Genitourinary system: Urethritis/meatitis is a common feature in the acute phase presenting as sterile pyuria. Less common features are hydrocele and phimosis.

Musculoskeletal system: Pain and swelling of inter-phalangeal joints may occur during the acute phase. Arthritis of large joints (knees and ankles) usually occur during the convalescent phase and is seen in 10-15% of cases.

Respiratory system: Tachypnea, dyspnea, and cough may rarely be seen. Chest radiograph may reveal peri-bronchial or interstitial infiltrates.

Cardiovascular: Pericarditis, myocarditis, valvular dys-function, congestive heart failure, and peripheral gang-rene are the cardiovascular manifestations of KD.

About 5% of children may present with cardio-vascular collapse and shock that may be difficult to differentiate from toxic shock [8,9]. High index of suspicion and presence of accessory clinical features helps in clinching the diagnosis. KD shock is readily responsive to IVIg which helps in differentiating from a viral myocarditis.

Beau lines: Transverse grooves in the nails can be noted 1-2 months after the onset of illness indicating a catabolic process in the preceding weeks.

Definitions used in KD diagnosis are provided in Box II, and approach to a child with suspected incomplete KD is shown in Fig. 1.

Box II Definitions Used in Diagnosis of Kawasaki Disease

Complete KD: Patients with fever of at least 5-day duration with presence/history of 4 or more of the 5 principal clinical findings are labelled as typical or classic KD.

Incomplete KD: Presence of fever with less than 4 out of the 5 principal clinical criteria with compatible laboratory or echocardiography findings suggest incomplete KD. Often seen in infants <6 months and children >6 years of age, the incomplete clinical picture often delays the diagnosis. Approach to a child with suspected incomplete KD is shown (Fig. 1).

Atypical KD: Patients who along with the usual clinical features of KD also have few unusual clinical manifestations like pulmonary involvement, renal impairment are diagnosed to have atypical KD.

The terms atypical KD and incomplete KD are inter-changeably used, but recent consensus is to use atypical KD in patients who have unusual clinical features and complications of KD.

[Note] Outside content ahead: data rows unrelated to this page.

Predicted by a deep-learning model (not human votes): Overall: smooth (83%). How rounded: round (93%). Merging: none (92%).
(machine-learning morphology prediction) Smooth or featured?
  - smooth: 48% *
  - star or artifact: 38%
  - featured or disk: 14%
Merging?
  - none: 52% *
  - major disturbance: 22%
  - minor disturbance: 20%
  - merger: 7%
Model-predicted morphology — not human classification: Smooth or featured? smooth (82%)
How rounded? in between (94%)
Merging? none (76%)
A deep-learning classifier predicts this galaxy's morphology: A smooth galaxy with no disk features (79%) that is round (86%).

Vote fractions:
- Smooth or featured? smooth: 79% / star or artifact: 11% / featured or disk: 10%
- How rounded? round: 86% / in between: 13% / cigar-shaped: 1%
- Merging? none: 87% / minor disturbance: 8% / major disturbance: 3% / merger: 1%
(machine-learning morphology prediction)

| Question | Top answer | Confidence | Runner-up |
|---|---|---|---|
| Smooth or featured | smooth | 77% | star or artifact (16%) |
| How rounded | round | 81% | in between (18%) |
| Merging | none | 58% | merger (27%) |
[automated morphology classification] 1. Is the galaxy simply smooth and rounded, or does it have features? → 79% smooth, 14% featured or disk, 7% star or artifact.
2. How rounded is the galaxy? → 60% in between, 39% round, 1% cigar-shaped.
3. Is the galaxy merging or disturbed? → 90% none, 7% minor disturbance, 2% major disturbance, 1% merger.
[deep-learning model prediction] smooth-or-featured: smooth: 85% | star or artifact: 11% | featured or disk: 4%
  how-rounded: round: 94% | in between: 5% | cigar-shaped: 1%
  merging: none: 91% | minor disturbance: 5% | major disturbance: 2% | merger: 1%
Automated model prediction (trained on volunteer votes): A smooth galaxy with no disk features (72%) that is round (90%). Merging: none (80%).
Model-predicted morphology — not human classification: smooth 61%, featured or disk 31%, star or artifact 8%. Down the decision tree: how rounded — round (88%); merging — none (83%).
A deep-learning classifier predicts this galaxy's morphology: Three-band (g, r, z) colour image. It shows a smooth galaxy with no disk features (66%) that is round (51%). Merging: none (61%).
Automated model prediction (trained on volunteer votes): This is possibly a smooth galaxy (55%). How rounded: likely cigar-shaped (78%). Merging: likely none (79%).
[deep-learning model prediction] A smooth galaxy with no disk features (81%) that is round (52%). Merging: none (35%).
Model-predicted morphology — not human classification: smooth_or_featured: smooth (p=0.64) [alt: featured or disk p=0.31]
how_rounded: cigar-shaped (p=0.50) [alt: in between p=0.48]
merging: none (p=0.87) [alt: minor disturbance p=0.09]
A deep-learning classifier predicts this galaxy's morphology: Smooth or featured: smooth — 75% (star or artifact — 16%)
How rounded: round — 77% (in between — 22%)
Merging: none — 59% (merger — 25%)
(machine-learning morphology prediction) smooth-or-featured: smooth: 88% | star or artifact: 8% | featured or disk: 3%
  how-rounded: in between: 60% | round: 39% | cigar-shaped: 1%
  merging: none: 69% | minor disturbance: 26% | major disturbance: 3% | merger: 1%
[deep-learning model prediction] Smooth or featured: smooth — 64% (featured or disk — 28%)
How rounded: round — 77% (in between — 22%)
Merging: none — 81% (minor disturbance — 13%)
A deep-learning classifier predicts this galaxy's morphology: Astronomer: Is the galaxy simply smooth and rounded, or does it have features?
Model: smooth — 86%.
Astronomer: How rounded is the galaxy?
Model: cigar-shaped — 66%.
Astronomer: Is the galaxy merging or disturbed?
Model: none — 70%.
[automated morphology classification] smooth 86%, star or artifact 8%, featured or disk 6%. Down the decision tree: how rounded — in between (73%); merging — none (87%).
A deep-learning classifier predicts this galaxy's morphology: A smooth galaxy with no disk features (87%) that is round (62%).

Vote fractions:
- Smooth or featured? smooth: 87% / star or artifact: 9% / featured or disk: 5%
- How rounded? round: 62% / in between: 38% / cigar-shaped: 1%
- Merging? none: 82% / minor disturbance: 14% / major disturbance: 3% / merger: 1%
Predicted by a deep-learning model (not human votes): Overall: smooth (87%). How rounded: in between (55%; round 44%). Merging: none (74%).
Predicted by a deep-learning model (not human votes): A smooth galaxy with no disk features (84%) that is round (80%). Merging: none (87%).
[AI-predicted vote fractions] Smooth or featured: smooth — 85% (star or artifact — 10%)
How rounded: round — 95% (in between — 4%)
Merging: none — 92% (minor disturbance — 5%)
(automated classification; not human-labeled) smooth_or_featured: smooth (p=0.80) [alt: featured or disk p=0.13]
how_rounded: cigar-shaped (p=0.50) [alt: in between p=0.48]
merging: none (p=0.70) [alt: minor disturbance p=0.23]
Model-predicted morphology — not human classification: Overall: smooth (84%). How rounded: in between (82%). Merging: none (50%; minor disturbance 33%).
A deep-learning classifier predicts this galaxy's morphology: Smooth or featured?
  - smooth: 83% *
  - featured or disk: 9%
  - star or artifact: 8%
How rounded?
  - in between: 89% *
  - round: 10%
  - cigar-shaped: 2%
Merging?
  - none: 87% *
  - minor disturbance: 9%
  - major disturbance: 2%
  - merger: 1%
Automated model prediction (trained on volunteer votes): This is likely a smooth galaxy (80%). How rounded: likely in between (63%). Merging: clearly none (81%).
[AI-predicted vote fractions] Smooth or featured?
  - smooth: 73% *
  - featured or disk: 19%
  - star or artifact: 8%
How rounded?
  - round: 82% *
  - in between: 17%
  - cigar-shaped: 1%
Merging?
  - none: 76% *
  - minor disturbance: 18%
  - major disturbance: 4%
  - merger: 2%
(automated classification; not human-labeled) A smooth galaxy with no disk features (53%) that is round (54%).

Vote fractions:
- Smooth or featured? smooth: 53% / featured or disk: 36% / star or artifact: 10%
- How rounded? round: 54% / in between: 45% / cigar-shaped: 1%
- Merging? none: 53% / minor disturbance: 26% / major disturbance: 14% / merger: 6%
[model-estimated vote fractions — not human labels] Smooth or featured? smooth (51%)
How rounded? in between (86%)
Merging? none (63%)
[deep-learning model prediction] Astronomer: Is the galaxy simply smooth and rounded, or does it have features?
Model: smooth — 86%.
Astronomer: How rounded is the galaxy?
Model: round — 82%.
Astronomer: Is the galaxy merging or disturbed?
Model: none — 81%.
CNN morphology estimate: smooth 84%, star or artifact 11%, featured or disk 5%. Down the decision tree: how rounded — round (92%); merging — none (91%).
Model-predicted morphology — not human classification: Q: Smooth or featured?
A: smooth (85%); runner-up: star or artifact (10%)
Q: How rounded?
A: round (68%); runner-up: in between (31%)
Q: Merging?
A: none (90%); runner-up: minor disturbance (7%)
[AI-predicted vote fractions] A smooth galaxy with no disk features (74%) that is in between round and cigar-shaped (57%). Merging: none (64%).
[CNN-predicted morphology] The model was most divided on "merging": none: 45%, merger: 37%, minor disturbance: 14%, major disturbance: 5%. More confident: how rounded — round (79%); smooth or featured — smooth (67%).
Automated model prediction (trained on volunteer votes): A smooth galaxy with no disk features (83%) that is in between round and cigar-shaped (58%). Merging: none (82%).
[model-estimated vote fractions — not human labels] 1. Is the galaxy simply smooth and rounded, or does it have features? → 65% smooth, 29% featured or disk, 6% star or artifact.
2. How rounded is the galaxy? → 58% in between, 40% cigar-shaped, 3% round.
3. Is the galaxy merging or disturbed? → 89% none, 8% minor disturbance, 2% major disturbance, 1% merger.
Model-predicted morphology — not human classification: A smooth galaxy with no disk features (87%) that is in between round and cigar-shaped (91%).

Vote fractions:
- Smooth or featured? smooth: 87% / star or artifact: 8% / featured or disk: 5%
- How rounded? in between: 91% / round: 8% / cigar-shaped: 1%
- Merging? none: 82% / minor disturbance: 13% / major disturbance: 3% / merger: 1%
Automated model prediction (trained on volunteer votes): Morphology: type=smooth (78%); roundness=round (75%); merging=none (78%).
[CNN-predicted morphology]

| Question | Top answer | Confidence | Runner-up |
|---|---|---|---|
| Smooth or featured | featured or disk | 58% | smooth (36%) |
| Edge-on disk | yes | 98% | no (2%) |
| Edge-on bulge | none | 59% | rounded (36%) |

Fig. 1 Evaluation of suspected incomplete Kawasaki disease (Source AHA 2017) [1].

Laboratory Tests

Diagnosis of KD is about pattern recognition with impetus being on a good history and detailed physical examination. Laboratory tests are non-specific and are only supportive and laboratory findings vary with the course of illness.

Hemoglobin: Mild to moderate normocytic, normo-chromic anemia is common.

Leucocyte count: Leukocytosis is usually seen in acute phase of illness with neutrophilic predominance.

Platelet count: Thrombocytosis is one of the significant lab findings in KD. Platelet count starts rising after first week, reaching a peak in the third week and normalizing by 4-6 weeks. Thrombocytopenia is uncommon but can occur in first week. Thrombocytopenia is a risk factor for development of CAA and may be a marker of incipient macrophage activation syndrome [10,11].

Acute phase reactants like Erythrocyte sedimentation rate (ESR) and C-reactive protein (CRP) are almost always elevated in KD. IVIG therapy by itself can cause an elevation in ESR leading to doubts in the mind of the treating physician. Hence, CRP is more useful to assess response to treatment with IVIG. Macrophage activation syndrome which can rarely complicate KD should be suspected in patients with severe clinical disease associated with minimally elevated ESR and markedly elevated CRP. It might be prudent to look for an elevated serum ferritin to confirm this suspicion.

Serum transaminases: Mild to moderate elevation is seen in around 50% of patients.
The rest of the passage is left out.